▶ AÇÕES NECESSÁRIAS:
(1) Com base no trecho selecionado, responda:
(a) Quantos exemplares o grupo tinha no início das leituras?
(b) Quem atuou como mediadora na socialização das leituras?
(c) Quantos estudantes participaram fazendo perguntas e opinando sobre os temas?
(2) Indique se cada afirmação concorda com o trecho selecionado e cite as palavras que decidem a resposta.
(a) O grupo de leitura era composto por 8 meninos e 2 meninas.
(b) A leitura dos livros foi feita entre março e junho.
(c) A Lei Maria da Penha estava entre os temas definidos na roda de conversa.

▶ TRECHO SELECIONADO:
───

Realizamos a leitura dos livros entre março e junho. Combinamos que uma aluna ficaria responsável por viabilizar o rodízio dos livros entre o grupo (composto por 8 meninas e 2 meninos), pois no início tínhamos apenas dois exemplares. Liam em casa ou nos intervalos das aulas. A sede pelas obras da escritora foram aumentando e foram dando dicas de outros títulos da autora. Quando percebi o entusiasmo das alunas pela leitura por prazer, compramos mais títulos. Mesmo tendo iniciado a quebra de paradigmas, sabendo que os temas tratados nos livros aconteciam de fato na realidade das(os) estudantes, tive medo da reação dos pais: como reagiriam diante destas leituras? Os temas abordados nas obras “Assim que Começa”, “Assim que Acaba”, “O lado feio do amor”, “Todas as suas imperfeições” e “As mil partes do meu coração” são: agressão física, agressão psicológica, relacionamento abusivo, abuso sexual, valores familiares, superação, traumas psicológicos, bloqueio emocional, perdão, perdas, luto, problemas familiares, reconciliação.

Partindo deste princípio, contando com a presença da professora Cláudia como mediadora nesta ação, resolvemos que no final das leituras iríamos realizar a socialização deles com todas(os) as(os) estudantes e discutir os temas abordados nos livros. A professora Cláudia realizou uma roda de conversa com as(os) estudantes para definirem os temas que seriam tratados, todos baseados nas leituras. Foram eles: conquista do feminismo no Brasil e linha do tempo, evolução do contexto histórico das mulheres e a Lei Maria da Penha.

Foi gratificante! Houve muita aprendizagem socializada pelas(os) estudantes que leram as obras com suas(seus) colegas de classe: 50 estudantes participaram fazendo perguntas e opinando sobre os temas. Foi muito bacana o envolvimento dos professores convidados. Houve grande recepção sobre os temas; participaram dando opiniões, relatando causos conhecidos, fazendo o link sobre o que os livros tratam e a realidade. As(os) professoras(es) convidadas(os) ajudaram nesta interação. Ao final, outras(os) estudantes agendaram para também terem contato com os livros.

───

▶ DADOS DE ENTRADA:
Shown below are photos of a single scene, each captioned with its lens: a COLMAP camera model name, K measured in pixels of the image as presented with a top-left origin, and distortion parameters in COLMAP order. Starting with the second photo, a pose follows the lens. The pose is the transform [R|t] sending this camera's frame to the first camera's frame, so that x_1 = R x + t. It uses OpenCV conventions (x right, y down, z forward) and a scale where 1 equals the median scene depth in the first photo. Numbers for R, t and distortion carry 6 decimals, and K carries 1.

───

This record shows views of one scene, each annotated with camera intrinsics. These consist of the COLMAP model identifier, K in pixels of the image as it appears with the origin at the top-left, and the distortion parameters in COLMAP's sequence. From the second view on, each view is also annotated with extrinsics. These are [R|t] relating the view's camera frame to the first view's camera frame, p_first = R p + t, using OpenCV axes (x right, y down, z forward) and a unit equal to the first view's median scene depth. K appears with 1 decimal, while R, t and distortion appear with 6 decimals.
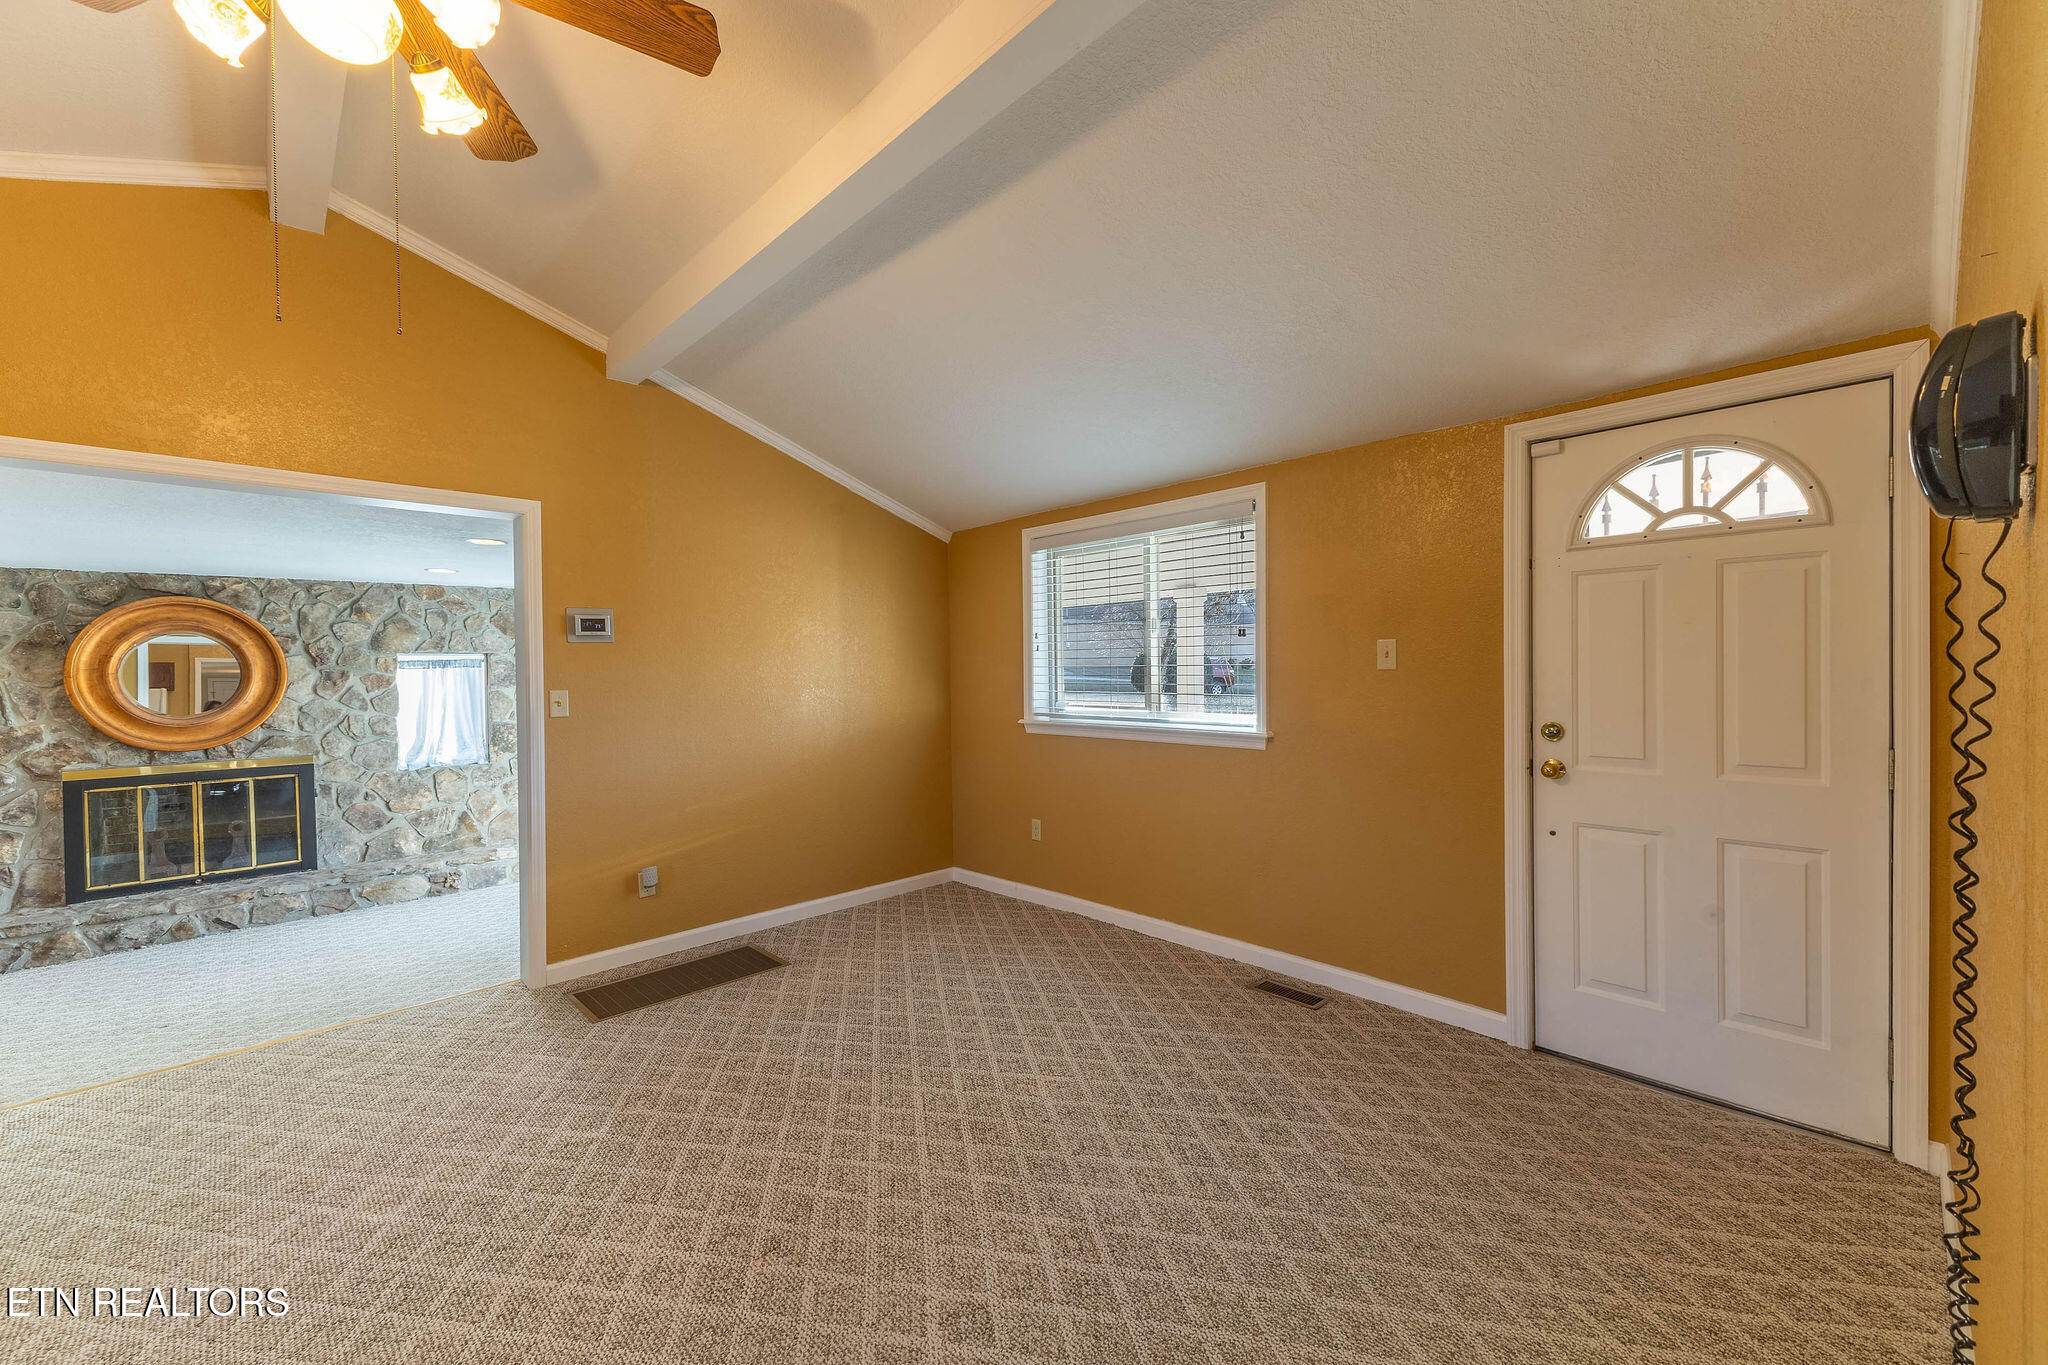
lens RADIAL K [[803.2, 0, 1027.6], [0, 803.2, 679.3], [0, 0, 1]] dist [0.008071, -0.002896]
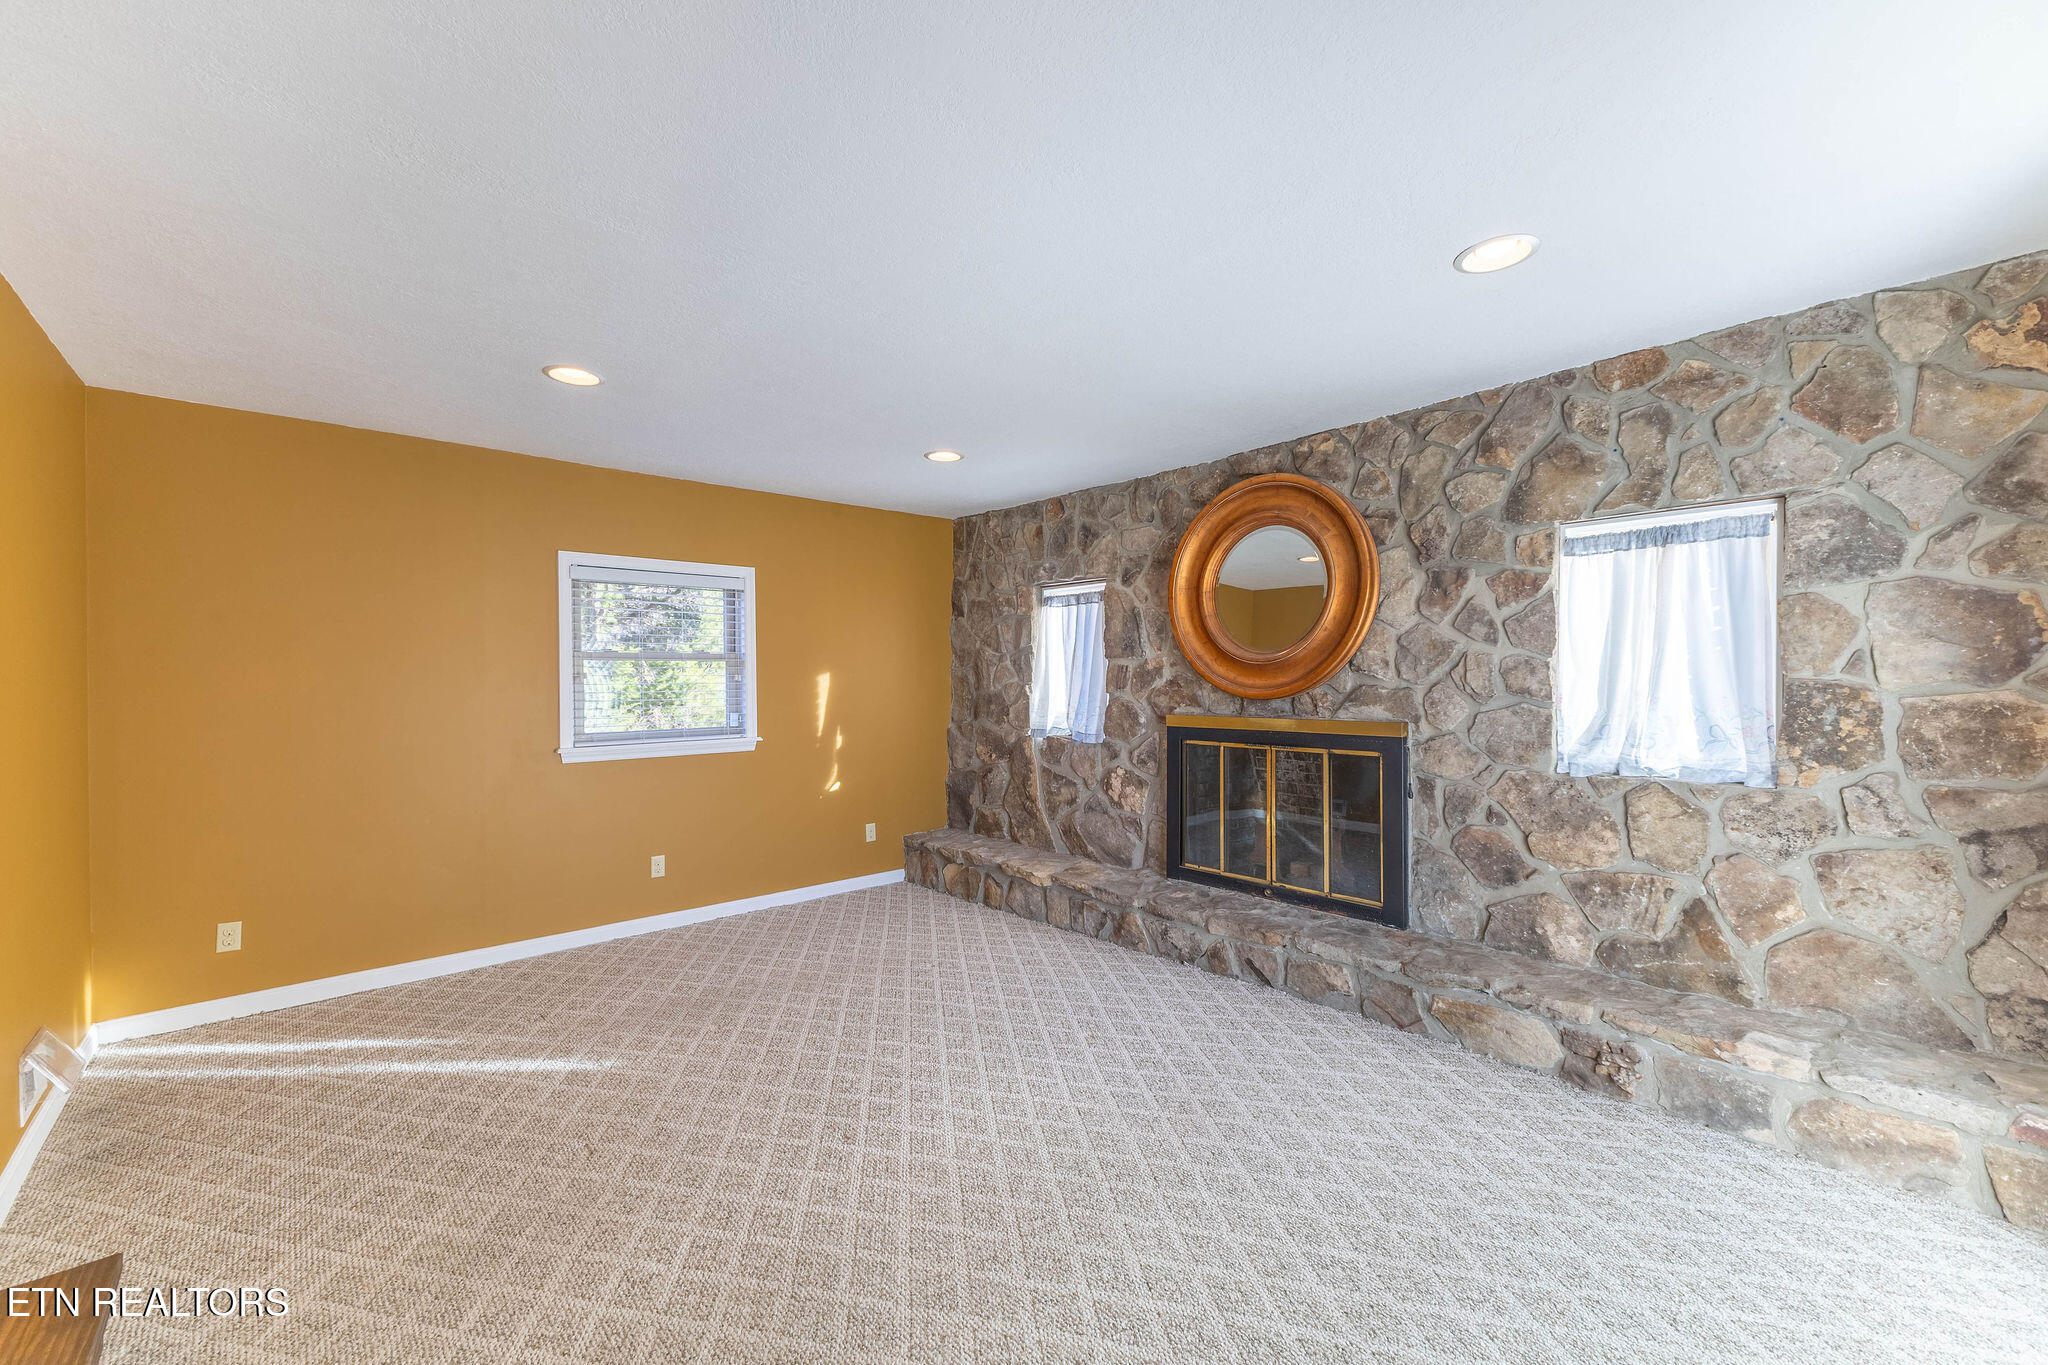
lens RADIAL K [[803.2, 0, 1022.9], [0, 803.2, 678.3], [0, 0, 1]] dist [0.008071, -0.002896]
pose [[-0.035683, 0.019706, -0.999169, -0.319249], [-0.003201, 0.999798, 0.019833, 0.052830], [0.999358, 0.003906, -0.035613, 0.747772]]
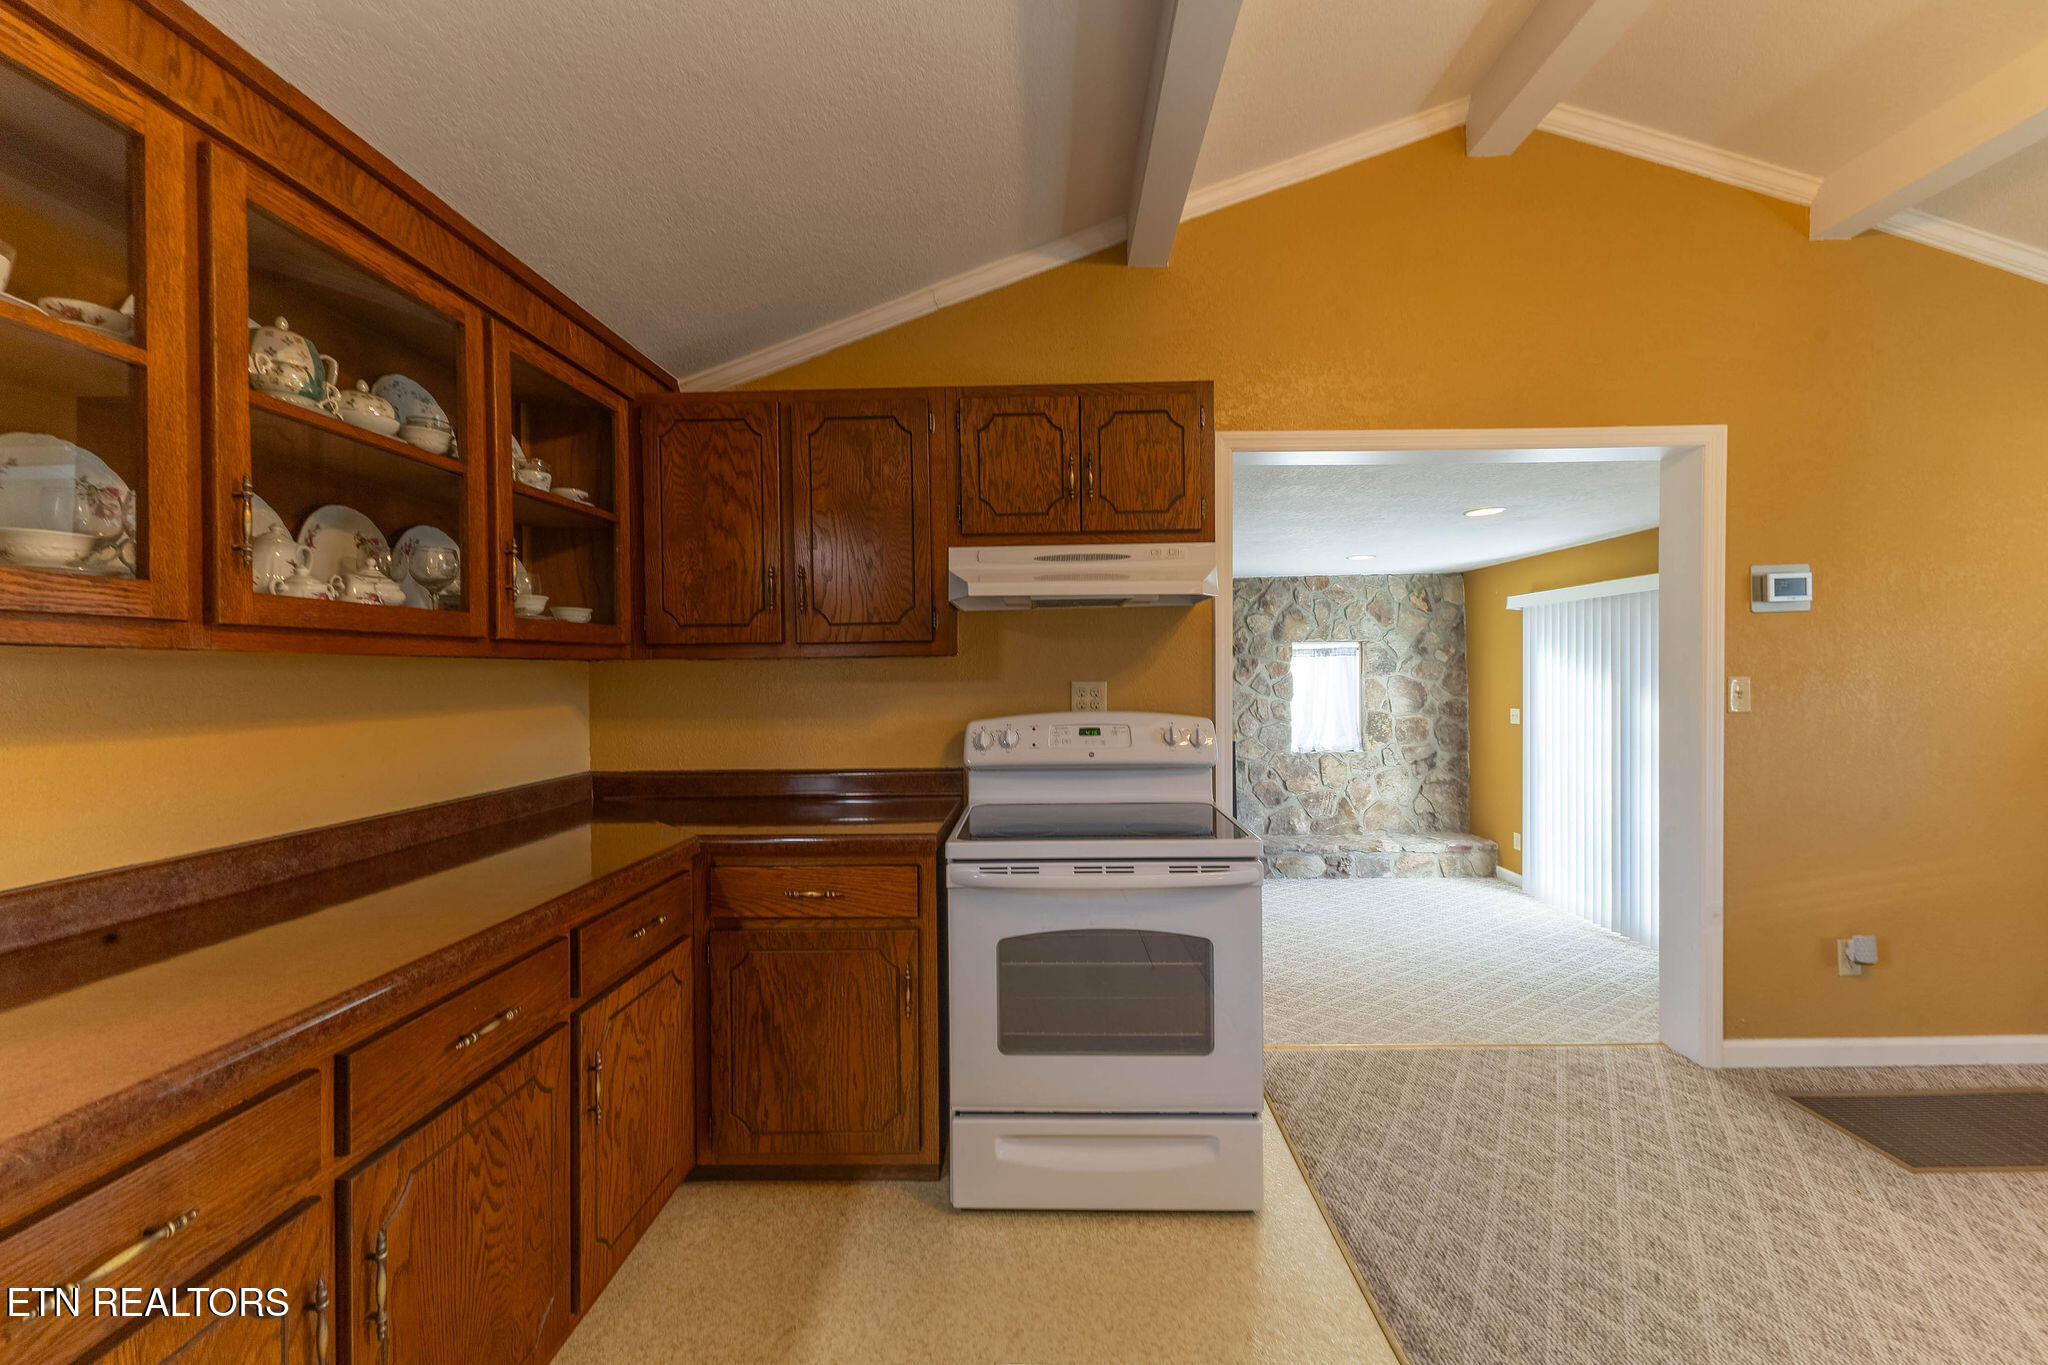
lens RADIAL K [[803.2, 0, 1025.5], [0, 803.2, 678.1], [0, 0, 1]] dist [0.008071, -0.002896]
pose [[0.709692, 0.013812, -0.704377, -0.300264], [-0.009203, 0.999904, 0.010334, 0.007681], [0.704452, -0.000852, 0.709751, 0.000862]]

───

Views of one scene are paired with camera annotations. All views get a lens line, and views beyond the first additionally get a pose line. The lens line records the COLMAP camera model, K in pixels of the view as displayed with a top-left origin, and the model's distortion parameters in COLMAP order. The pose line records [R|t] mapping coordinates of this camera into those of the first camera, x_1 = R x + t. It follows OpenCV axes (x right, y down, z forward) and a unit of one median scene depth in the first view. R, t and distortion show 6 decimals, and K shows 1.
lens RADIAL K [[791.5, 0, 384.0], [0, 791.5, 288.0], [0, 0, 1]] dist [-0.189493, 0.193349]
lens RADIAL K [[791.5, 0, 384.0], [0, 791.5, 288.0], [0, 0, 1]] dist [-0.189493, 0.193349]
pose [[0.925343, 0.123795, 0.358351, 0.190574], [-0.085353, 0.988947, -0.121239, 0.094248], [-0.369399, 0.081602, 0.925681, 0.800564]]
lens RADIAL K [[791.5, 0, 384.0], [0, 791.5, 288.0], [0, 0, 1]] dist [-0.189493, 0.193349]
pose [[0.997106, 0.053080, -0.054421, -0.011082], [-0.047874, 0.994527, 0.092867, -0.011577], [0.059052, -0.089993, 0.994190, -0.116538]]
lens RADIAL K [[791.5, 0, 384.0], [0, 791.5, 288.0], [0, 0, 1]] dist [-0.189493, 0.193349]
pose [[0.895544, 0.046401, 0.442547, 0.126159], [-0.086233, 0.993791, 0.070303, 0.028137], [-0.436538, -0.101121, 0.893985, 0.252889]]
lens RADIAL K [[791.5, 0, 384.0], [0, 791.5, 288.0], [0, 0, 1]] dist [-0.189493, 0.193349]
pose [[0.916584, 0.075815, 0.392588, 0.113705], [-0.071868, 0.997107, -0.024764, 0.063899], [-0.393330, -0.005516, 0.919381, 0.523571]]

───

▶ SOLUÇÕES DOS EXERCÍCIOS:
(1)
(a) Dois exemplares.
(b) A professora Cláudia.
(c) 50 estudantes.

(2)
(a) Não: "composto por 8 meninas e 2 meninos".
(b) Sim: "Realizamos a leitura dos livros entre março e junho."
(c) Sim: "Foram eles: conquista do feminismo no Brasil e linha do tempo, evolução do contexto histórico das mulheres e a Lei Maria da Penha."